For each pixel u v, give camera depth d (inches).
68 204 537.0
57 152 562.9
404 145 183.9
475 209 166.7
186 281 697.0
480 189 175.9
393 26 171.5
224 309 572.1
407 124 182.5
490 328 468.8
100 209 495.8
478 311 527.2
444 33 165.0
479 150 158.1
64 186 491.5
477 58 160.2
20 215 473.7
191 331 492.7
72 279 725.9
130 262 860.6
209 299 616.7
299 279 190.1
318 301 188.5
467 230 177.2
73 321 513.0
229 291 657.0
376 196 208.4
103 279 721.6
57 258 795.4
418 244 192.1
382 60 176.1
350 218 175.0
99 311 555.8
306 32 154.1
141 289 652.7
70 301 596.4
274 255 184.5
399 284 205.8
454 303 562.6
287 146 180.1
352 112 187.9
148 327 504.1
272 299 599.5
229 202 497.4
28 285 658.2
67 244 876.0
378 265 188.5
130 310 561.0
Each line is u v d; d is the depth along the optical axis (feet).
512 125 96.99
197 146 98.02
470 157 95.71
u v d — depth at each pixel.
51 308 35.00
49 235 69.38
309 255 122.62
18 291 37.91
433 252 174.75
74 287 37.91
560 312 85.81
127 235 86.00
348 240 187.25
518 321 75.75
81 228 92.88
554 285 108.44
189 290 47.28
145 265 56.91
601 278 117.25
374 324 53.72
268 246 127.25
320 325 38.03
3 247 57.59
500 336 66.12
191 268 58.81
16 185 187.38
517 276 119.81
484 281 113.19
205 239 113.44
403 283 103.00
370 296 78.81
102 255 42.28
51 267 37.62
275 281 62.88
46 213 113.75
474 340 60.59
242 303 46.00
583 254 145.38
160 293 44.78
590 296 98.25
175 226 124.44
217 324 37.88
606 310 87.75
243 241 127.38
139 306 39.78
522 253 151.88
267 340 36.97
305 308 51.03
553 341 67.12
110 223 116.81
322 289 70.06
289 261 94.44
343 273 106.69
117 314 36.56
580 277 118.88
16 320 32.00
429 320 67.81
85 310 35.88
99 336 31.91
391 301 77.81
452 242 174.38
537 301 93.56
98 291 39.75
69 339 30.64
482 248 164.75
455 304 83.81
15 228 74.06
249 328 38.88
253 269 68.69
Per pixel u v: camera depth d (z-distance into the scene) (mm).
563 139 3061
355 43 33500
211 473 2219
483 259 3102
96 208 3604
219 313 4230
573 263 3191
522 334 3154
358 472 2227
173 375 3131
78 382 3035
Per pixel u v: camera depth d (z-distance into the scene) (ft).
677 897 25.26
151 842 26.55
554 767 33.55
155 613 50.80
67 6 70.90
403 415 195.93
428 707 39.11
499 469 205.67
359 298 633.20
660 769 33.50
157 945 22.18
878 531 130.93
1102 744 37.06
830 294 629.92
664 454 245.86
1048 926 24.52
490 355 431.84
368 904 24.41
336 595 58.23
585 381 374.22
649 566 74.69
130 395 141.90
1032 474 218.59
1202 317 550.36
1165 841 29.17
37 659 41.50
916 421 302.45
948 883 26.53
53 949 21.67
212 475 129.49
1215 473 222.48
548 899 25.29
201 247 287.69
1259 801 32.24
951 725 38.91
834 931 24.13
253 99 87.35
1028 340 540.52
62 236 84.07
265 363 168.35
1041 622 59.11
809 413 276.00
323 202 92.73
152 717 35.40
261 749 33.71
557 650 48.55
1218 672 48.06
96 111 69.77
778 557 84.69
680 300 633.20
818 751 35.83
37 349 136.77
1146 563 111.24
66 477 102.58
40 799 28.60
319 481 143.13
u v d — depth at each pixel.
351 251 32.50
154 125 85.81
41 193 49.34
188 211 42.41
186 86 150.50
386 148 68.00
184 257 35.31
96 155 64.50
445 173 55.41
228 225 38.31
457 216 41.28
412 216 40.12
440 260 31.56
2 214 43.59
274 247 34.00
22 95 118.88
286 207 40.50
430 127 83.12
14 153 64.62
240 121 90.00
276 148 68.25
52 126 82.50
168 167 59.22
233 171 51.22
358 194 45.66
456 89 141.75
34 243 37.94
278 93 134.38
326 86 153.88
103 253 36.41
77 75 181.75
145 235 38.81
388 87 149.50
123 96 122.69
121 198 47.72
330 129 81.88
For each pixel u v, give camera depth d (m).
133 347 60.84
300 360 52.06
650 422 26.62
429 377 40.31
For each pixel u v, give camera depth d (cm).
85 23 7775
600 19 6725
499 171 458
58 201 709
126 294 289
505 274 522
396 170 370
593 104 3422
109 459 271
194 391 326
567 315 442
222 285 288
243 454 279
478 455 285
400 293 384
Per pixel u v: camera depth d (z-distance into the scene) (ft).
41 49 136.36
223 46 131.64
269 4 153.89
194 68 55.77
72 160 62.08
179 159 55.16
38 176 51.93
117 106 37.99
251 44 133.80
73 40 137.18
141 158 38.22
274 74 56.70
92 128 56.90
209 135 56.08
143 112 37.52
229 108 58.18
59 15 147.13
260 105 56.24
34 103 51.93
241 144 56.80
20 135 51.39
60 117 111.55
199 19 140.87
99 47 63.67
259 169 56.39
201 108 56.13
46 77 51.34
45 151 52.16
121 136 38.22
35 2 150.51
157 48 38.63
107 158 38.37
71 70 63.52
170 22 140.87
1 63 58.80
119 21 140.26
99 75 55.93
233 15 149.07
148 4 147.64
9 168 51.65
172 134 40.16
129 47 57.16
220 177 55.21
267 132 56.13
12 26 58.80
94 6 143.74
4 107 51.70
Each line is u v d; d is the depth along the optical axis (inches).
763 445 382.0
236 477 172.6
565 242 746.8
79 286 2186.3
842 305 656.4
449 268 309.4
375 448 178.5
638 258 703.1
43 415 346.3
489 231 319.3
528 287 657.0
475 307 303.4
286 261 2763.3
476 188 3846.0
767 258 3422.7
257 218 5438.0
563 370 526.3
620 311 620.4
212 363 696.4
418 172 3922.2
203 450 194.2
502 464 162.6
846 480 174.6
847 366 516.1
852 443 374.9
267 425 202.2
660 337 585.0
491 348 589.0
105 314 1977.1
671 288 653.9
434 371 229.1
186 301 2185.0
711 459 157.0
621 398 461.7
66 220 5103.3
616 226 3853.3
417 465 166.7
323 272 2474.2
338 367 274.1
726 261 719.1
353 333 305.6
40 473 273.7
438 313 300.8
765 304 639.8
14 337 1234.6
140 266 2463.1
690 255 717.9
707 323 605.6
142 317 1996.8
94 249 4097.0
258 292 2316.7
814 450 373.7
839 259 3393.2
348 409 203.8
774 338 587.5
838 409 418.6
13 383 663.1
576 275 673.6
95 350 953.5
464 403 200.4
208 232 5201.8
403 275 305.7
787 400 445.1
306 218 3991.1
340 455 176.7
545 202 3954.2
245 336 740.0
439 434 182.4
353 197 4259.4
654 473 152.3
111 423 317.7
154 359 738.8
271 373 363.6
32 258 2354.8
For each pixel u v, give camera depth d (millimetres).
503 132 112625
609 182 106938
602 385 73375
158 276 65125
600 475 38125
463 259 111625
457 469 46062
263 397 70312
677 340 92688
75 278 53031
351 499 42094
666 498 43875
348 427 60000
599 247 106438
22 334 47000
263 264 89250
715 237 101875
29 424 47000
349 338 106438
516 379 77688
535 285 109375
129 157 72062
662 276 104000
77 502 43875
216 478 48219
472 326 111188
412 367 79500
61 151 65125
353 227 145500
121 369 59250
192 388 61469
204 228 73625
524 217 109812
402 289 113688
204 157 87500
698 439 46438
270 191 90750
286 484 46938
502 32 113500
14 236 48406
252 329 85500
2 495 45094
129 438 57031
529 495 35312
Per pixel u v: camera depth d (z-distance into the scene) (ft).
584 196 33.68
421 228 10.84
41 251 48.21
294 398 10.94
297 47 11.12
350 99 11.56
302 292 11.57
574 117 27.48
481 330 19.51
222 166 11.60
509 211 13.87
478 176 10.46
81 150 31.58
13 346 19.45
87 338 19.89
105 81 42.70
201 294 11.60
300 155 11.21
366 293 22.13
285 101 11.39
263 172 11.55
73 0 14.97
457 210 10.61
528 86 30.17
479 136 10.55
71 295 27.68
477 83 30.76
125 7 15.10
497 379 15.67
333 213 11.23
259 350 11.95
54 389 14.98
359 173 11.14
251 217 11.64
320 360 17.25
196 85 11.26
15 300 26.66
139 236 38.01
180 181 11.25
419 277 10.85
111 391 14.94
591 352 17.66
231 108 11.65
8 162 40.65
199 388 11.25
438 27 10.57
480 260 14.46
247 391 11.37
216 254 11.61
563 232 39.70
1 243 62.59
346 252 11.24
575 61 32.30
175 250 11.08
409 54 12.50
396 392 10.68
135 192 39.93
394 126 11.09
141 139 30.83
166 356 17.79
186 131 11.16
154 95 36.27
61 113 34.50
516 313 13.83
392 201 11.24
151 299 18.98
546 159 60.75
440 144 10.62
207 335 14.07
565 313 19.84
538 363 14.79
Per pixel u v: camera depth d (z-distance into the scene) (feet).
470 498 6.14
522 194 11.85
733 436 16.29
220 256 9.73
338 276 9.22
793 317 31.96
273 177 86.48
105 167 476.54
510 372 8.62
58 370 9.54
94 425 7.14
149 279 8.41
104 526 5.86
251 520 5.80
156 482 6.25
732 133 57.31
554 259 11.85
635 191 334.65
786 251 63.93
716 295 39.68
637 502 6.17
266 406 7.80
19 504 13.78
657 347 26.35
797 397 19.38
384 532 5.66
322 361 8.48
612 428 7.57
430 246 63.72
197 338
========================================================================
Aim of the task — Output only an exact transcription of the lines above from the one with "440 260 31.56" up to and including the one with "330 129 81.88".

Reply —
440 260 31.56
2 214 43.59
274 247 34.00
22 95 118.88
286 207 40.50
430 127 83.12
14 153 64.62
240 121 90.00
276 148 68.25
52 126 82.50
168 167 59.22
233 171 51.22
358 194 45.66
456 89 141.75
34 243 37.94
278 93 134.38
326 86 153.88
103 253 36.41
77 75 181.75
145 235 38.81
388 87 149.50
123 96 122.69
121 198 47.72
330 129 81.88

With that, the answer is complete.